The northern mountainous province of Son La has succeeded in vaccinating 95% of pregnant women and children under the National Vaccination Programme, thanks to efforts of the provincial health centres and grassroots health workers.
Under the programme, being implemented in the last five years in remote hamlets of the province, health workers administered seven categories of vaccinations to over 32,000 local children last year.
To achieve 100% vaccination in the province, the provincial Preventive Health Centre had sent workers to supervise the implementation of vaccination in communes, and increase the awareness of grassroots health staff.
Work, however, was difficult, and doctors and health workers have to reach remote hamlets, such as Muong Leo, Chieng Khuong in Song Ma District, from the district centre. Health worker, sometimes spend a day walking to reach some remote hamlets.
Doctor Nguyen Tuan Anh of Son La Province's Preventive Health Centre said when health workers visited these hamlets, pregnant women and children, who were the beneficiaries of this vaccination programme, were usually found working on the land.
To lure ethnic minority children, health workers had to resort to other means like distributing candies and sweets, he said.
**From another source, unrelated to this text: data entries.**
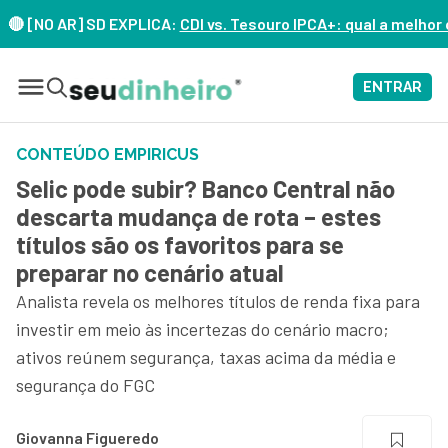
O AR] SD EXPLICA:
CDI vs. Tesouro IPCA+: qual a melhor opção
ENTRAR
CONTEÚDO EMPIRICUS
Selic pode subir? Banco Central não
descarta mudança de rota – estes
títulos são os favoritos para se
preparar no cenário atual
Analista revela os melhores títulos de renda fixa para
investir em meio às incertezas do cenário macro;
ativos reúnem segurança, taxas acima da média e
segurança do FGC
Giovanna Figueredo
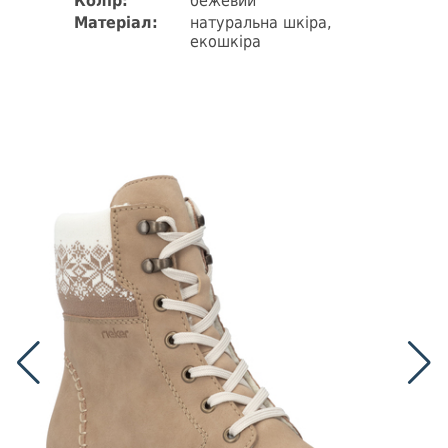
Колір:
бежевий
Матеріал:
натуральна шкіра,
екошкіра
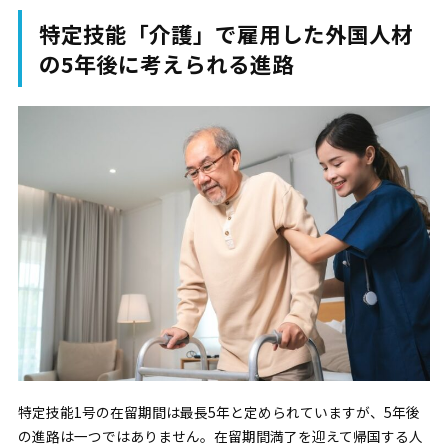
特定技能「介護」で雇用した外国人材
の5年後に考えられる進路
特定技能1号の在留期間は最長5年と定められていますが、5年後
の進路は一つではありません。在留期間満了を迎えて帰国する人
Most of these vaccination trips made by health workers were short, mostly two days at a stretch, but according to Tuan, the workers often have to stay for at least a week, to help increase awareness among villagers and guide parents on the side effects of vaccines.
Children usually were prone to catch fever after vaccination, worrying parents, and the support of health workers was crucial during this period, he said. "Parents are worried about the fever, and tend to run away from health workers when they approach them for continuing the vaccination programme," he said.
Before 2000, the province had about 60 hamlets, with Sop Cop and Song Ma district accounting for 58, untouched by vaccination programmes. Polio, measles and tetanus were common, and the rate of newborn children dying from these diseases was high, especially in the two hamlets of Mong ethnic minority people.
Lo Van Hai, head of the Nam Pam Commune's Clinic said, "It takes a day's walk to reach these hamlets. A worker has to climb up and down the mountains many times for a vaccination term of six injections.
But allowances for workers remain meagre and unchanged, at VND3,000 for six injections, in the last ten years."
While the issue of allowance has dampened the enthusiasm of grassroots health workers, who also have to tend to their families and children, lack of quality workers and long-term human resource programmes have affected the project, reducing the number of children vaccinated recently.
Some of the communes in the province do not have access to the national power grid, affecting the shelf life of medicines. To improve the results of the vaccination programme, Son La's heath sector has called for investments for medical equipment and increasing the allowance of workers.